I soldi del Partito d’Azione
Alceo Moretti, un pesarese laureato alla “Bocconi”, che da allievo ufficiale a Pola aveva conosciuto l’”accademista” Rubini a Brioni, lo convinse supportato da Adolfo Bogoncelli e Sergio Paganella a trasferirsi nella metropoli lombarda con una cernita di cestisti giuliani per giocare in una formazione, la Triestina Milano, cui si affidava il compito di propagandare l’italianità di Trieste minacciata dalle mire di Tito.
Rubini prese al volo il generoso ingaggio (70.000 lire), e nel 1945-’46 disputò un buon campionato con la Triestina Milano “azionista”. I soldi del PdA finirono però in fretta, la Triestina meneghina si dissolse, e in questa contingenza economica Rubini si affidò alla pallanuoto. O meglio, anche nel frangente, intervennero una serie di condizioni particolari e favorevoli che lo indussero a dedicarsi con piacere a un “secondo lavoro”. A Milano allora vice-presidente della Canottieri “Olona”, fondata nel 1894 e con alle spalle una storia remiera importante, era il ligure Aldo Parodi.
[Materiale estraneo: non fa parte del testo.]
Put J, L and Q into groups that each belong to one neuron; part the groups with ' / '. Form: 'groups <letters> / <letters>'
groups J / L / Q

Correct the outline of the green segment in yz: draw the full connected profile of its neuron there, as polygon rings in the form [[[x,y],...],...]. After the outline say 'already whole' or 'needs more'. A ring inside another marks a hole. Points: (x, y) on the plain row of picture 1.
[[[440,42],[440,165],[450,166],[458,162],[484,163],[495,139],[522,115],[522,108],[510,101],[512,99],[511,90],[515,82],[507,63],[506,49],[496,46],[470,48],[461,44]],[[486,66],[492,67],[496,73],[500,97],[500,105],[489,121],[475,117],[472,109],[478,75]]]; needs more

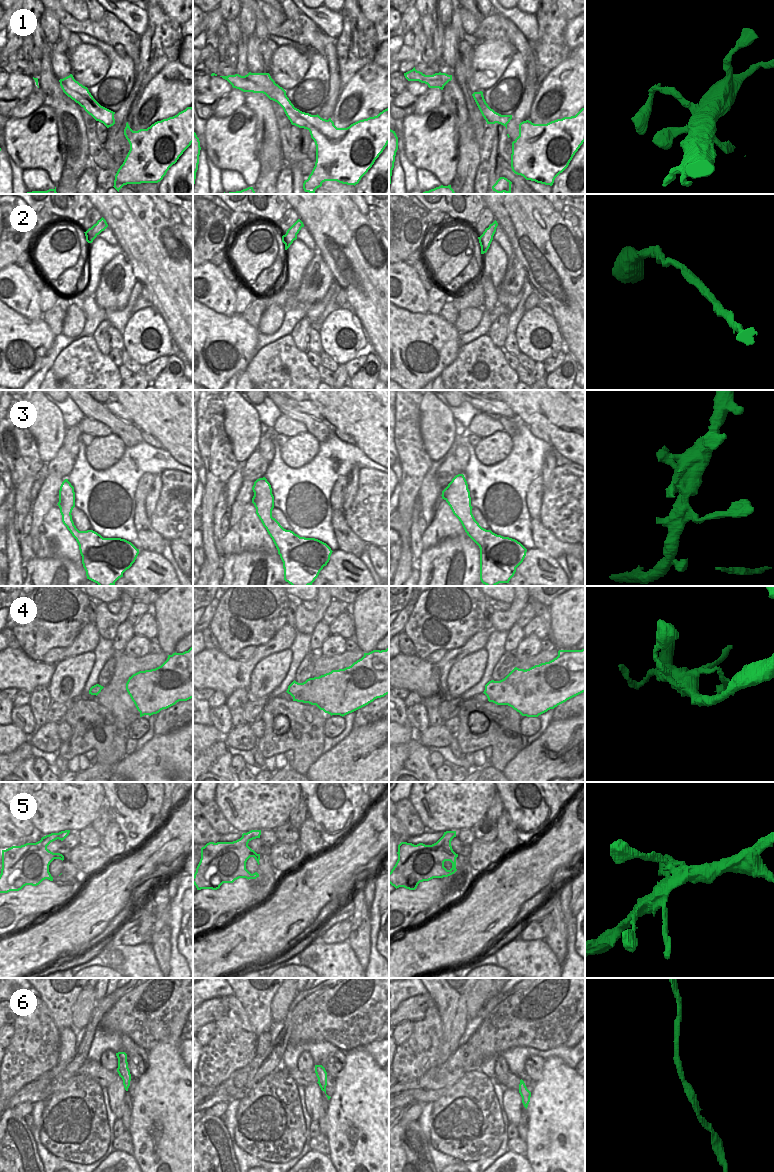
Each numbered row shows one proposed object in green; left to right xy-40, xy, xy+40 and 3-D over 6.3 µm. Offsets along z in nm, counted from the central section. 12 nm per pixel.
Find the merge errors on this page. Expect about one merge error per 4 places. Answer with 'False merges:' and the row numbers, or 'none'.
False merges: none

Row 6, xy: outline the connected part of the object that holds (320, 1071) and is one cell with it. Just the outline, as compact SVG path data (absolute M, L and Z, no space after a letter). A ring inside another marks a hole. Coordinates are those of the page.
M315 1065L315 1073L318 1078L318 1084L322 1091L326 1094L326 1086L327 1086L327 1072L322 1065ZM326 1094L328 1100L331 1098Z

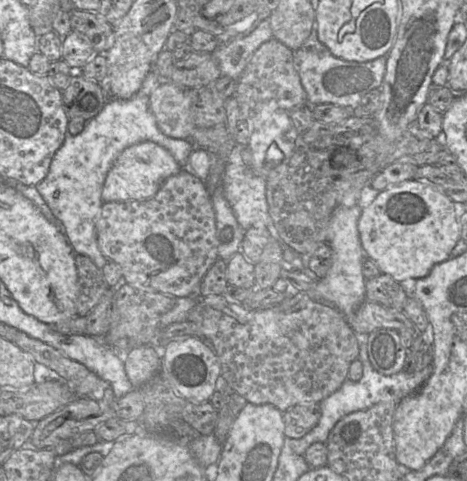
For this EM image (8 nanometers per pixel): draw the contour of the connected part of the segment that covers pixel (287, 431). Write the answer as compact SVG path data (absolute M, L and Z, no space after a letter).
M320 404L296 405L283 412L284 435L300 439L309 433L320 419Z

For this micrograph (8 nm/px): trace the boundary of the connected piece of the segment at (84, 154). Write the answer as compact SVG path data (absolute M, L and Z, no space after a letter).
M154 65L144 79L140 90L133 97L127 100L110 98L100 113L85 123L82 132L77 135L70 135L67 132L63 144L52 158L47 176L36 185L38 192L53 215L62 223L65 236L74 253L87 256L99 269L104 267L108 259L102 254L97 242L96 222L103 204L101 198L103 184L118 155L133 144L141 141L152 141L167 149L179 165L187 167L188 158L195 148L190 140L169 137L158 127L149 102L151 93L161 82L160 75Z

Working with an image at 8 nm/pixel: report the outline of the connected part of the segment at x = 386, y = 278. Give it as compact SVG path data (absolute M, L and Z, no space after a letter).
M381 272L376 277L366 279L365 286L366 300L403 311L406 292L390 275Z

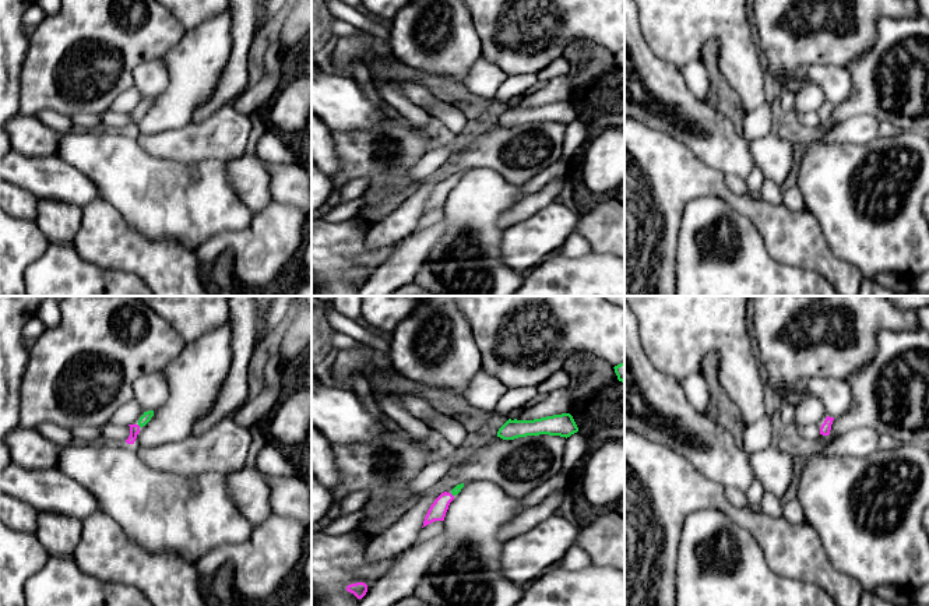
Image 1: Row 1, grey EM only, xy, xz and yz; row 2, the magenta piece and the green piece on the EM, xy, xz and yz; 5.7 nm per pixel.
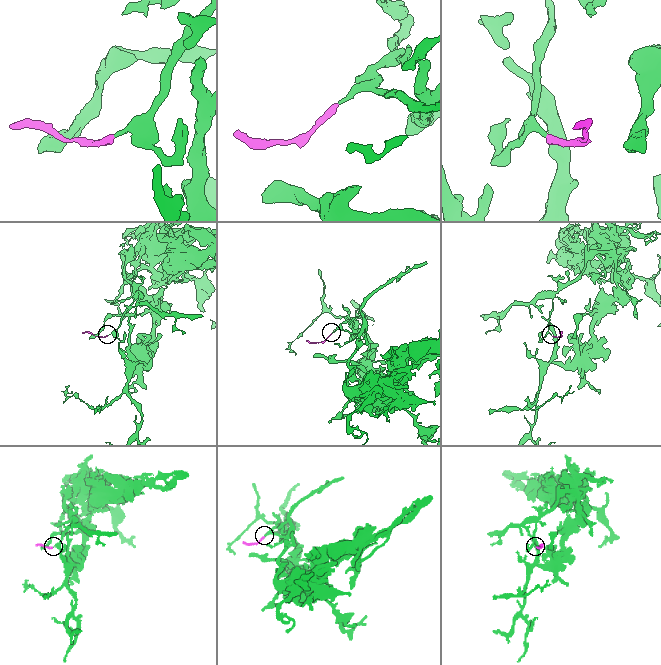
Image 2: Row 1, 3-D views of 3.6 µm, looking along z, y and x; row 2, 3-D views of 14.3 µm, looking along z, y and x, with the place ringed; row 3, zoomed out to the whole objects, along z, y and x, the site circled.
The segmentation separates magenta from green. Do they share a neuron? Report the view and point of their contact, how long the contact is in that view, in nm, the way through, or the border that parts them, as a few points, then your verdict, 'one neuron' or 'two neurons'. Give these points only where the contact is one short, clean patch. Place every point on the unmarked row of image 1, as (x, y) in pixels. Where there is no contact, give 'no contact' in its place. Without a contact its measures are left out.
contact xz (451, 182); length 30 nm; way xz (437, 197), (451, 182), (457, 176); one neuron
Avviato a presiedere la Federazione Italiana Nuoto (FIN) dal 1964 al 1982, Parodi era pure genero del munifico presidente dell’”Olona” Giovanni Tappella: un industriale della bicicletta, nonché suo predecessore da presidente della FIN dal 1946 al 1953. Dunque Parodi, cui non difettavano le manie di grandezza adeguatamente finanziate dal suocero, si mise in testa di potenziare la sezione pallanotistica dell’”Olona”.